# Am I the problem?



## peichun (Sep 29, 2014)

My husband and me got married for 2 years. He's 47, from Asia, and lives in US for 20+ years. I'm 38, moved here since we got married.

Actually, my mother language is not English, so I was worried that I can't find a job here. I asked him if he can find a job in Asia before we getting married. He said NO and asked me to quit my job and move to CA. And promise I don't need to work here.

But 1 year ago, he began to complaint I don't work and he's the only one make money. He already know I can't get a job here before we get married, and now he's complaining about it. 

Yesterday, He rise these issues again. He said he's the main income source, he's the only one can make the decision. And he complained I don't treat him like family, I don't do any contribution to this family. In this case, he thinks I should leave because I don't belong to this family.

I explained
* Job
it's you asked me to quit my job, because you didn't want to move back to Asia. And he promised I don't need to work anymore.
His reply: He never said he wanted me to quit my job.
(murmur: if I didn't quit my job, how can you enjoy a marriage life; if I can work, why you pay for my insurance for 3 years)

* Treat him like family
I said I always accompany you do whatever you want, travel, hiking, movie...etc. But he doesn't even want to accompany me to do most of things I want. Whenever I asked him help, he always behaved impatient and gave temper on me. He's always alone by himself after work, I think to accompany/support him is the best thing I can do. Actually, his friends wouldn't go travel with him even have a dinner, because he really good at pissed people off, never listen to people. This is told by a friend.
His reply: how come accompany him is the way I treat him like a family? He said I exaggerated everything.

* No contribution to the family
I need to do all the house chores, cooking, do laundry, clean the house, grocery shopping(he hates this). Because I learned driving since last year, that's when I can go out by myself. Personally i think, If I didn't marry him, he needs to take all these jobs by himself.

His reply: he needs to do the below (I think it's really nothing to do)
filling salt in water softener(2 times/year), 
removing wild grass in the yard(1 straw only, and once a year), dealing with HOA(actually we only need to pay HOA fee, I don't know anything to do with HOA),
replacing water filter(once per 2 year), 
bank accounts, loans,(everything are automatic transfer) 
rental home (we have property management), 
tax filing (he hired an accountant)

Finally, he said if he were me, he won't fight for these and will just leave.

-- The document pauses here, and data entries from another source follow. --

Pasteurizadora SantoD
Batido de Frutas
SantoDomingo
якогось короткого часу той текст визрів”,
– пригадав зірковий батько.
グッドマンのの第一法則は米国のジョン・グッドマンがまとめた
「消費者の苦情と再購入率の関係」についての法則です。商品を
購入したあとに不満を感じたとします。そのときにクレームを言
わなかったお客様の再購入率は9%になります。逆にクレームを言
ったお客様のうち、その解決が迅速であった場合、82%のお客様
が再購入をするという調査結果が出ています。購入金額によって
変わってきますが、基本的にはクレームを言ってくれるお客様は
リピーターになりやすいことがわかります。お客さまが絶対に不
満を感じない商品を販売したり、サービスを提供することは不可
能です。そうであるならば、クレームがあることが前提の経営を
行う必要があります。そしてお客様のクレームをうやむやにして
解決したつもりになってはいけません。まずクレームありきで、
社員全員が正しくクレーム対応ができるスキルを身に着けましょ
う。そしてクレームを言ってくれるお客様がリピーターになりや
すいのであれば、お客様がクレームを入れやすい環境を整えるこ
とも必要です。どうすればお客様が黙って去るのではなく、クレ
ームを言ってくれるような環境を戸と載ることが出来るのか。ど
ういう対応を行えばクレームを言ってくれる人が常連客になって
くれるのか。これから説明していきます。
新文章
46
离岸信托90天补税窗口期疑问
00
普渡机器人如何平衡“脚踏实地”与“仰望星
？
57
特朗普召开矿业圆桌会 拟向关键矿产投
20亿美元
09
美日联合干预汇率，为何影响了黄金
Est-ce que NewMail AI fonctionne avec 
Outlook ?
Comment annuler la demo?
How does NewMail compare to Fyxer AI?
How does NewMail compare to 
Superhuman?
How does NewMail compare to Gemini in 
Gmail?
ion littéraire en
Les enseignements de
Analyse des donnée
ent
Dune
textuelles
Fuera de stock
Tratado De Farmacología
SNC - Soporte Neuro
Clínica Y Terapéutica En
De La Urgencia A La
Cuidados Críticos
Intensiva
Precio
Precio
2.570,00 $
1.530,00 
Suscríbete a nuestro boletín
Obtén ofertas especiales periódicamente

Anyone can tell me what's the problem


----------



## Homemaker_Numero_Uno (Jan 18, 2011)

It sounds like he tricked you.


----------



## synthetic (Jan 5, 2012)

He's most likely found another woman.


----------



## Coffee Amore (Dec 15, 2011)

How did you two meet? Was it arranged? Did you meet through a website?


----------



## turnera (Jan 22, 2010)

Can you give more details on your work situation? Can you get work here? If you leave him, will you be able to stay in US? Will you want to move back home?


----------



## peichun (Sep 29, 2014)

Coffee Amore said:


> How did you two meet? Was it arranged? Did you meet through a website?


we were introduced by a friend.


----------



## peichun (Sep 29, 2014)

turnera said:


> Can you give more details on your work situation? Can you get work here? If you leave him, will you be able to stay in US? Will you want to move back home?


For now, I'm waiting for my 10 years green card, it's been approved.
Before getting married, I used to work in Asia, good salary and a team leader position. I told him I don't want to quit because I don't think my English speaking ability is good enough to communicate with people, so it will be difficult for me to find a job here.

After coming here, I need to get used to live here and learn driving. There were times when I need help, my husband always show me impatient and didn't want to help me.

If I leave him, I think it would be hard for me to find a job whether in US or in Asia. In the country I'm from, if you didn't work over 6 months, you got less and less chance to find a job. Plus, my previously job was a manager position with pretty good pay. I don't think I can find a similar job anymore. It's also a dilemma to me.


----------



## turnera (Jan 22, 2010)

I would locate one of those places that teaches you English, sign up, and start spending every day there, until you're fluent in English. Once you've got that handled, sign up for a driver's education class and start practicing until you can get anywhere you want to go. And once you've done that, start applying for work. The problem here is that he wants you to be dependent on him. It's up to you to change that.


----------



## peichun (Sep 29, 2014)

turnera said:


> I would locate one of those places that teaches you English, sign up, and start spending every day there, until you're fluent in English. Once you've got that handled, sign up for a driver's education class and start practicing until you can get anywhere you want to go. And once you've done that, start applying for work. The problem here is that he wants you to be dependent on him. It's up to you to change that.


Thanks for your advice, that's one of my plan, too.

I'm not sure if I don't work here is the real reason why he asked me leave. He always change his mind, ex the job thing, he asked me to quit and promise I don't need to work. I can't expect what will he complains the next if I got a job. Don't do the house chores?


----------



## turnera (Jan 22, 2010)

Oh, I'm sure he expects you to work AND do the house chores, if you decide to work.


----------